* _What to produce_
Please retype the records below exactly as they appear, but leave out the pictures.

= = = = = = =

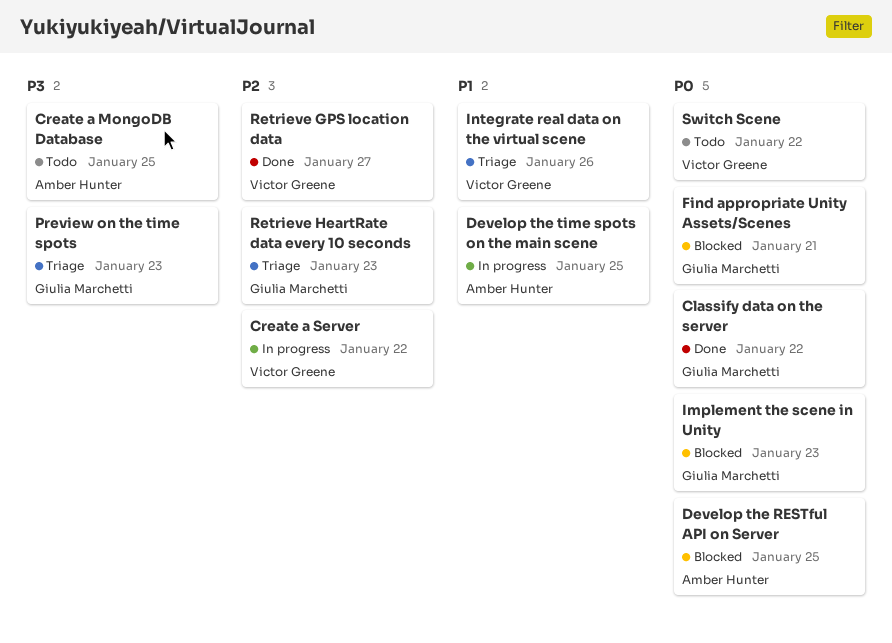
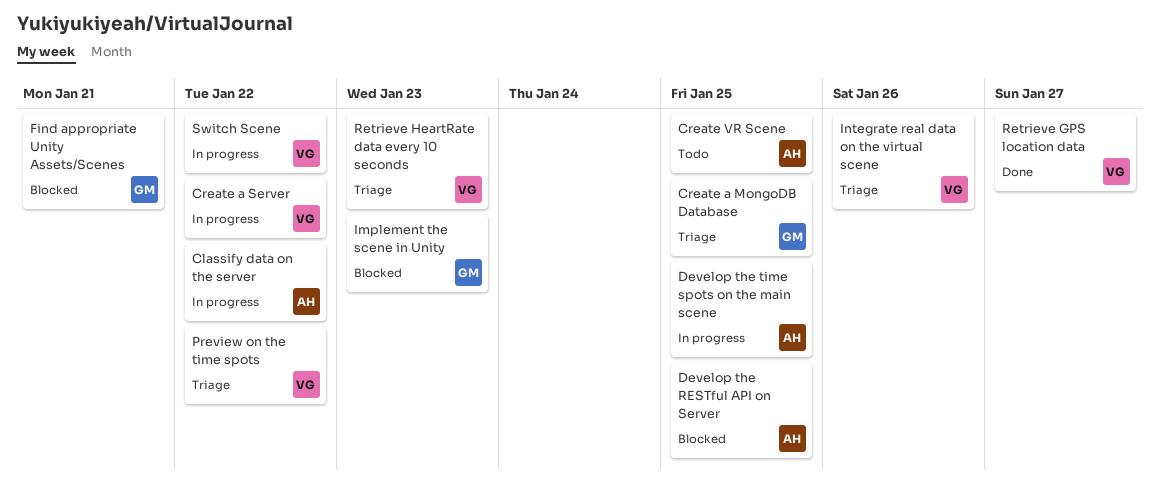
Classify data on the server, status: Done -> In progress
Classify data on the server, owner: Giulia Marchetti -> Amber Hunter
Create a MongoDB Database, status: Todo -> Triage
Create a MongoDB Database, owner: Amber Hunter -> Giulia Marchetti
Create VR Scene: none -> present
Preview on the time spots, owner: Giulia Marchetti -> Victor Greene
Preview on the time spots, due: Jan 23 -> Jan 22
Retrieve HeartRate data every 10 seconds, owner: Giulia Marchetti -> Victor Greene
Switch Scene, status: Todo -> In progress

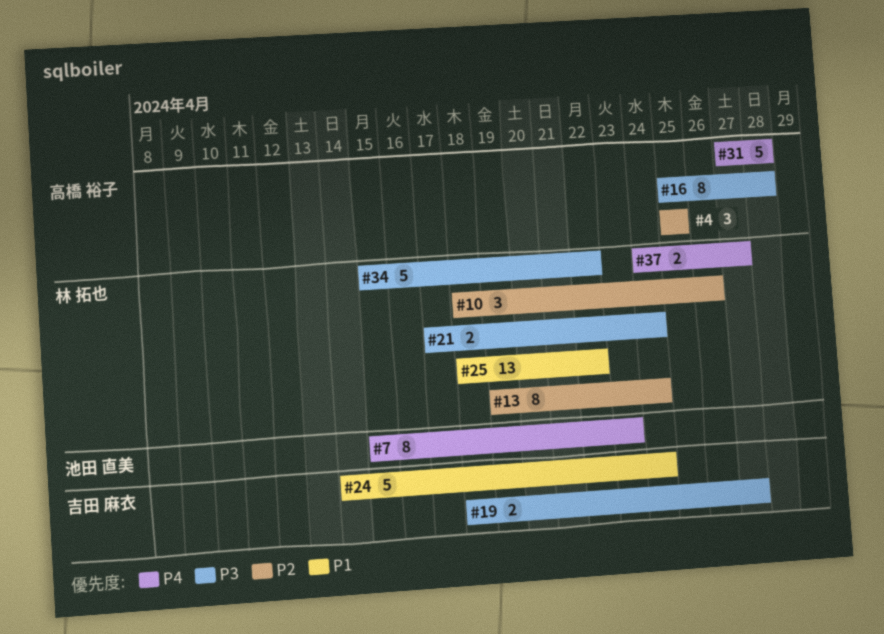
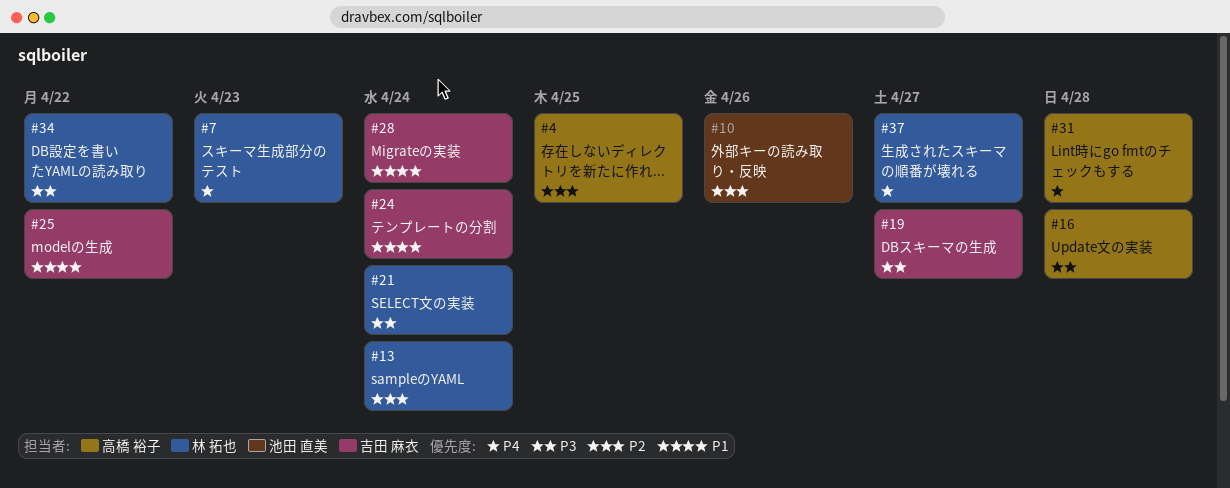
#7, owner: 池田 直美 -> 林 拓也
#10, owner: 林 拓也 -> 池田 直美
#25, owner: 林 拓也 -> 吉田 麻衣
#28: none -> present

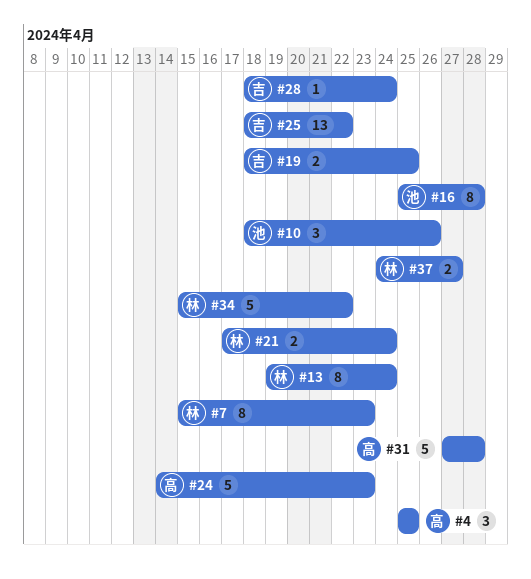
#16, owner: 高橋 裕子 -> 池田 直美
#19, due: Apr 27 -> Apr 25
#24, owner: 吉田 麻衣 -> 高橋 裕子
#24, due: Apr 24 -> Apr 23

= = = = = = =

* _Task response_
Classify data on the server, status: Done -> In progress
Classify data on the server, owner: Giulia Marchetti -> Amber Hunter
Create a MongoDB Database, status: Todo -> Triage
Create a MongoDB Database, owner: Amber Hunter -> Giulia Marchetti
Create VR Scene: none -> present
Preview on the time spots, owner: Giulia Marchetti -> Victor Greene
Preview on the time spots, due: Jan 23 -> Jan 22
Retrieve HeartRate data every 10 seconds, owner: Giulia Marchetti -> Victor Greene
Switch Scene, status: Todo -> In progress

#7, owner: 池田 直美 -> 林 拓也
#10, owner: 林 拓也 -> 池田 直美
#25, owner: 林 拓也 -> 吉田 麻衣
#28: none -> present

#16, owner: 高橋 裕子 -> 池田 直美
#19, due: Apr 27 -> Apr 25
#24, owner: 吉田 麻衣 -> 高橋 裕子
#24, due: Apr 24 -> Apr 23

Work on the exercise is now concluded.